A ring with an image of the goddess Fortuna (Dusinberre Cat. No. 100 [5386/J113]) probably dates to the late third century.  A series of three seals with octagonal bezels have been dated to the third–fourth centuries and were perhaps made in nearby Cappadocia to the south of Gordion. One (Dusinberre Cat. No. 101 [7000/ILS355]) is an iron ring with a bezel showing Athena Parthenos; another (Dusinberre Cat. No. 102 [7130/J144]) is a silver ring with an eagle holding a laurel wreath in its beak, and the third (Dusinberre Cat. No. 103 [7129/J143]) is a silver ring, the bezel of which has a hand holding an ear and an inscription enjoining the reader to remember (something).

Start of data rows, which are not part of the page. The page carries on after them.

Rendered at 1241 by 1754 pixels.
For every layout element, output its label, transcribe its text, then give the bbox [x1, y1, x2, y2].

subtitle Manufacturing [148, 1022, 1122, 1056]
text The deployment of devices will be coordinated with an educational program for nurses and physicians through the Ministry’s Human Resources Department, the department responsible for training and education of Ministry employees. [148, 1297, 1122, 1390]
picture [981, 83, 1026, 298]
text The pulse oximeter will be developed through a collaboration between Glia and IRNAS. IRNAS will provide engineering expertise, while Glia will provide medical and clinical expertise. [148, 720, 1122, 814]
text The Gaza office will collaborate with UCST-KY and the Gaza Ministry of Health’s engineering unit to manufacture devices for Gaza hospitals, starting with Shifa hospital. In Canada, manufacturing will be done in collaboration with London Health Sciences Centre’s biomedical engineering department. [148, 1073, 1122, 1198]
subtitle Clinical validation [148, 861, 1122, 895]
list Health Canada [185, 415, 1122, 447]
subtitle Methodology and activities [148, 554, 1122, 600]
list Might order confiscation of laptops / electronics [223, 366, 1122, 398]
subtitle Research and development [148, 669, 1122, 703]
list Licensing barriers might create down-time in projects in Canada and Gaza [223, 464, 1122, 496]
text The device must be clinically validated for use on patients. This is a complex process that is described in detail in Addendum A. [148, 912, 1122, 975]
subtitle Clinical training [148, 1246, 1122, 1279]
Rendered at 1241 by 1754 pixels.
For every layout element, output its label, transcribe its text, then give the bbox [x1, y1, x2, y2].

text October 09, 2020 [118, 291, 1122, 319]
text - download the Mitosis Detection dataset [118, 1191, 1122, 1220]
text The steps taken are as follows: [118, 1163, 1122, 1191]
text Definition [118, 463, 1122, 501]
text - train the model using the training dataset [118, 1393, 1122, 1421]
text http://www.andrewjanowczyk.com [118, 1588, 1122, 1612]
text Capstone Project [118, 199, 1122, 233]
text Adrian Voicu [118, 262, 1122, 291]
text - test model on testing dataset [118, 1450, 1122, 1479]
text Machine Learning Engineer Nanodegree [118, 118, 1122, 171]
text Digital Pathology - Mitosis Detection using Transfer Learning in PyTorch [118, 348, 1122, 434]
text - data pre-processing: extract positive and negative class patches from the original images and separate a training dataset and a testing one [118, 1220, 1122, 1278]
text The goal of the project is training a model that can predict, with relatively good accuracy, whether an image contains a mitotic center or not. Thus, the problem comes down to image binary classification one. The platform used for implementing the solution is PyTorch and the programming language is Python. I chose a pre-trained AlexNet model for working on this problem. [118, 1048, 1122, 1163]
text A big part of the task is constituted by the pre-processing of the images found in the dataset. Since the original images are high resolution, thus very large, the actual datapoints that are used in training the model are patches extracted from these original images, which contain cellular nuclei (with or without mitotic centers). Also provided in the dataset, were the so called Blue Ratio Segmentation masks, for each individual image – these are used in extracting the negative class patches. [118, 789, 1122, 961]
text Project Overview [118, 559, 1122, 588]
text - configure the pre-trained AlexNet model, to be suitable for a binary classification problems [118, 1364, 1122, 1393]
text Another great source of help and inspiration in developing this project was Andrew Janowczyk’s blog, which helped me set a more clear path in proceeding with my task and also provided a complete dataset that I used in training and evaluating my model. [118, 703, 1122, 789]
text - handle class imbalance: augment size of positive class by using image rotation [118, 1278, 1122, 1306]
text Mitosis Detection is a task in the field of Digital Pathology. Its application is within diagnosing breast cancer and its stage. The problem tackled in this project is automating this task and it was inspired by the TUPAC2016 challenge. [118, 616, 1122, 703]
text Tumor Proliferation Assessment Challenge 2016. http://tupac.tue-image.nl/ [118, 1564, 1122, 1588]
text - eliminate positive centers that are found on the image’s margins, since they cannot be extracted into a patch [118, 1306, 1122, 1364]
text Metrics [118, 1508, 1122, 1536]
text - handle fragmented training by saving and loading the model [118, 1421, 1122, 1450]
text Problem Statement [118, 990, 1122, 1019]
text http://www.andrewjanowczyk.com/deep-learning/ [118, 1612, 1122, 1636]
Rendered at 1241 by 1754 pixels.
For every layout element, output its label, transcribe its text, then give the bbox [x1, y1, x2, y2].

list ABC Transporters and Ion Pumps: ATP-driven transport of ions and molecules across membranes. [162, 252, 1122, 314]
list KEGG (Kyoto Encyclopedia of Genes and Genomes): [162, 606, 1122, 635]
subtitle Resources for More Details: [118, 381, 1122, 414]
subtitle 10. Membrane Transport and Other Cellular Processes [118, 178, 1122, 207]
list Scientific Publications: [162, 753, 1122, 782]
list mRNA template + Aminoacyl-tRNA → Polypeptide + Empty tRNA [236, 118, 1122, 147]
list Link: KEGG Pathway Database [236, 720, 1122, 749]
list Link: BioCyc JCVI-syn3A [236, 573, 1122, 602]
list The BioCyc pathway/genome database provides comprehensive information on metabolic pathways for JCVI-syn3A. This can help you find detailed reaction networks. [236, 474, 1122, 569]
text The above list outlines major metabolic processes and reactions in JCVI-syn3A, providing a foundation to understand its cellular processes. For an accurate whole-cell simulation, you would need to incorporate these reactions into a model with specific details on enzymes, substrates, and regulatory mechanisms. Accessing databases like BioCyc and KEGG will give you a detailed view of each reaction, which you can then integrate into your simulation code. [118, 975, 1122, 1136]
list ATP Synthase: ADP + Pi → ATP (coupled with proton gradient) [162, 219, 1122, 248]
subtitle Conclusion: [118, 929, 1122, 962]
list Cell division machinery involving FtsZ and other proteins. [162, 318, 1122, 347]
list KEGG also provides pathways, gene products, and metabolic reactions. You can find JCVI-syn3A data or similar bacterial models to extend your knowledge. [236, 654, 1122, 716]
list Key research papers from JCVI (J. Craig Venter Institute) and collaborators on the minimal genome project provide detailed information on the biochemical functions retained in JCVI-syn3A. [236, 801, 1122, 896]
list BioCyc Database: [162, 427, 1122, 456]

Two more rings are a little more enigmatic: one (Dusinberre Cat. No. 105 [2368/J76]) inscribed "PARASKEUHS," and the other (Dusinberre Cat. No. 104 [2364/J75]) with an anchor and the inscription "ACN," are almost certainly both Christian and may date as late as the fourth century. These rings show contact with nearby seal makers, and attest to central Anatolia's complex religious complexion. Two further rings may also be linked to Christians at the site: a small bronze ring with a fish on its bezel that dates to the third century (Dusinberre Cat. No. 106 [7121/B1415]) and a third century silver ring with a winged fisherman catching a fish that resembles the previous one (Dusinberre  Cat. No. 107 [YHSF 94-262]). The picture is further complicated by a ring with a Hebrew inscription (Dusinberre Cat. No. 108 [680/B100]) that may suggest Jewish presence at the site in the fourth century as well. This mix of Christian, pagan, and possibly Jewish influence at Gordion is abundantly demonstrated by the ring insignia worn by the site's inhabitants in the third and fourth centuries CE.

Further reading

Dusinberre, E. R. M. 2005. Gordion Seals and Sealings: Individuals and Society. Philadelphia.
Güterbock, H. G. 1980. "Seals and Sealings in Hittite Lands," in From Athens to Gordion: The Papers of a Memorial Symposium for Rodney S. Young, ed. K. DeVries, Philadelphia, pp. 51-63.